Birda (Hungarian and German: Birda) is a commune in Timiș County, Romania. It is composed of four villages: Berecuța, Birda (commune seat), Mânăstire and Sângeorge.

Geography 
Birda is located in the southeastern part of Timiș County, bordering the town of Gătaia and the communes of Tormac, Voiteg, Opatița and Denta.

Climate 
The climate is temperate continental, having an intermediate character between the continental, Mediterranean and oceanic climates. Winters are relatively mild, summers are long and hot, springs and autumns are short. The average annual temperature is 10.6 °C, and the average annual rainfall is 600–700 mm, ensuring very good conditions for plant cultivation and animal husbandry.

History 
The first recorded mention of Birda dates from 1690, from Marsigli's notes. It is probably much older and inhabited during the Turkish occupation. By 1717 Birda is recorded in the Habsburg imperial documents with 80 houses; Berecuța with 28 houses; and Sângeorge with 30 houses. After 1779, it belonged to Temes County, Plasa Deta, with a post office and later a train station. In 1828, the Aerarium sold Birda to the Termacici family. By 1842 it is the property of Baron Lo Presti. In 1852 it came into the possession of Baron Ukermann's wife. Until the end of the 19th century, Birda was inhabited only by Romanians, but at that time, the great owners settled German and Hungarian families here to cultivate their estates.

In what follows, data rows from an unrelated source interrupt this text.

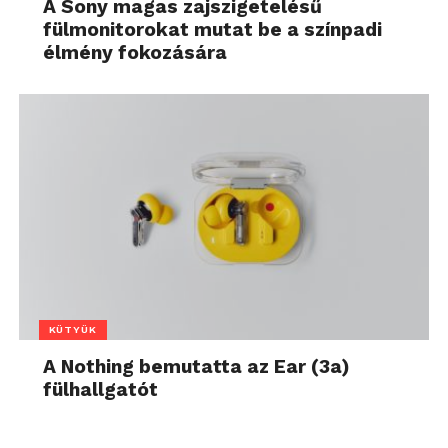
A Sony magas zajszigetelésű
fülmonitorokat mutat be a színpadi
élmény fokozására
KÜTYÜK
A Nothing bemutatta az Ear (3a)
fülhallgatót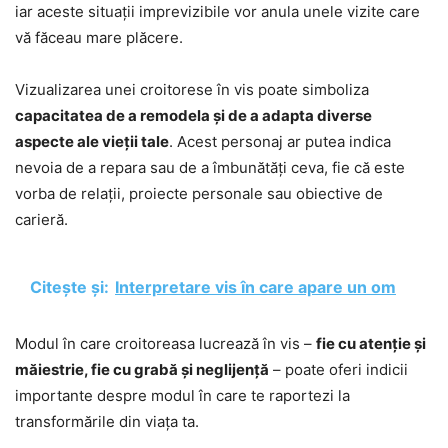
iar aceste situații imprevizibile vor anula unele vizite care
vă făceau mare plăcere.
Vizualizarea unei croitorese în vis poate simboliza
capacitatea de a remodela și de a adapta diverse
aspecte ale vieții tale
. Acest personaj ar putea indica
nevoia de a repara sau de a îmbunătăți ceva, fie că este
vorba de relații, proiecte personale sau obiective de
carieră.
Citește și:
Interpretare vis în care apare un om
Modul în care croitoreasa lucrează în vis –
fie cu atenție și
măiestrie, fie cu grabă și neglijență
– poate oferi indicii
importante despre modul în care te raportezi la
transformările din viața ta.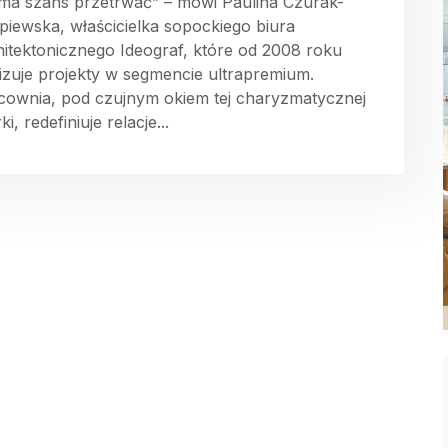
 ma szans przetrwać” – mówi Paulina Czurak-
piewska, właścicielka sopockiego biura
hitektonicznego Ideograf, które od 2008 roku
lizuje projekty w segmencie ultrapremium.
cownia, pod czujnym okiem tej charyzmatycznej
rki, redefiniuje relacje...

The commune of Birda was established by Law 84/2004, separating from the town of Gătaia.

Demographics 

Birda had a population of 1,846 inhabitants at the 2011 census, down 5% from the 2002 census. Most inhabitants are Romanians (86.62%), larger minorities being represented by Serbs (3.47%), Ukrainians (1.52%) and Hungarians (1.14%). For 5.36% of the population, ethnicity is unknown. By religion, most inhabitants are Orthodox (85.1%), but there are also minorities of Pentecostals (3.74%), Serbian Orthodox (2.65%) and Roman Catholics (1.46%). For 5.31% of the population, religious affiliation is unknown.